Jika dia disandera, itu akan menjadi masalah bagiku juga.

Namun Lidia tidak ragu-ragu.

Sebaliknya, dia dengan kuat menggenggam pergelangan tanganku, mata merahnya bersinar dari dalam jubahnya.

“Apakah kamu tidak berjanji padaku?”

“Apa yang aku janjikan?”

Aku memiringkan kepalaku dengan bingung.

Kemudian, sang Putri, sambil tersenyum licik, dengan lembut menggoyangkan jubah yang dikenakannya.

“Saat kamu datang ke wilayahku, kamu harus menemaniku. Itu yang kamu janjikan.”

Sang Putri, yang mengenakan jubah seperti penyihir, berputar di sekitarku.

Itu mengingatkanku pada perintah yang diberikan Lidia sebelumnya, membuatku terkekeh.

“Baiklah, ayo pergi bersama.”

Sang Putri melirik ke arahku, dengan pasrah menerima.

Dia tampak seolah-olah dia telah menaklukkanku, tertawa seperti setan kecil.

Sebagai tanggapan, seolah ingin membalas, aku juga menyeringai.

“Kalau begitu, haruskah kita mulai dengan membuat identitas palsu?”

Kemudian, aku mulai mengatakan sesuatu yang tidak diharapkan sang Putri.

“Mari kita gunakan gelar saudara kandung. Aku akan menjadi 'kakak laki-laki', dan kamu, sang Putri, akan menjadi adik perempuan.”

'Kakak.'

Mendengar dua suku kata yang memalukan itu, mata merah sang Putri berbinar seperti mata kucing.

"Opo opo?"

Dia hanya pernah menyebut Hakim dengan sebutan 'bajingan' atau 'bocah itu'.

'Kakak laki-laki' kepada seorang penjaga yang usianya hampir satu tahun lebih tua darinya.

Mendengar kata-kata itu tiba-tiba, bibirnya terbuka, dan dia tidak bisa berkata-kata.

“Yah, apa yang bisa kita lakukan? Bagaimanapun, kita adalah pria dan wanita muda. Tidak ada status lain yang cocok selain kekasih atau saudara kandung.”

Aku dengan acuh tak acuh menoleh, meninggalkannya apa adanya.
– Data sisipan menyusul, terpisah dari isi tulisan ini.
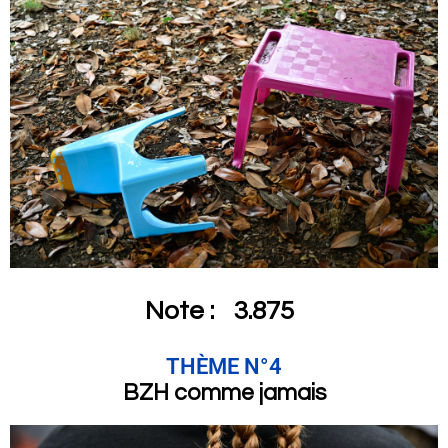
Note :
3.875
THÈME N°4
BZH comme jamais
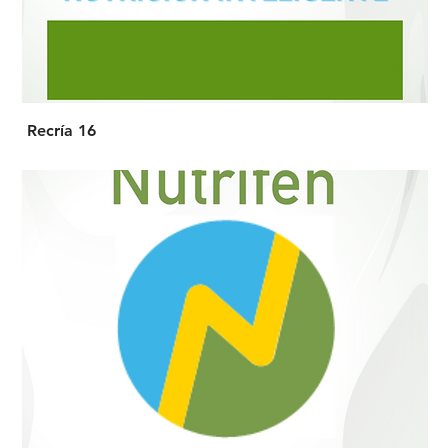
Recría 16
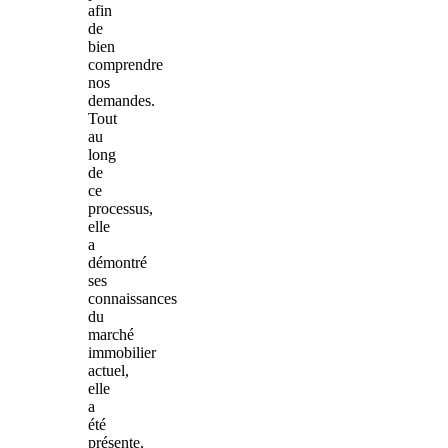
afin
de
bien
comprendre
nos
demandes.
Tout
au
long
de
ce
processus,
elle
a
démontré
ses
connaissances
du
marché
immobilier
actuel,
elle
a
été
présente,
Dan kemudian, sambil menyeringai, aku berkata,

“Aku pastinya tidak bisa menyamar sebagai kekasih sang Putri, bukan?”

“Dia seharusnya sudah mengerti sekarang.”

Lidia selalu memiliki rasa bangga yang kuat sejak kehidupan sebelumnya.

Dengan komentar seperti ini, dia tidak punya pilihan selain mundur sendiri.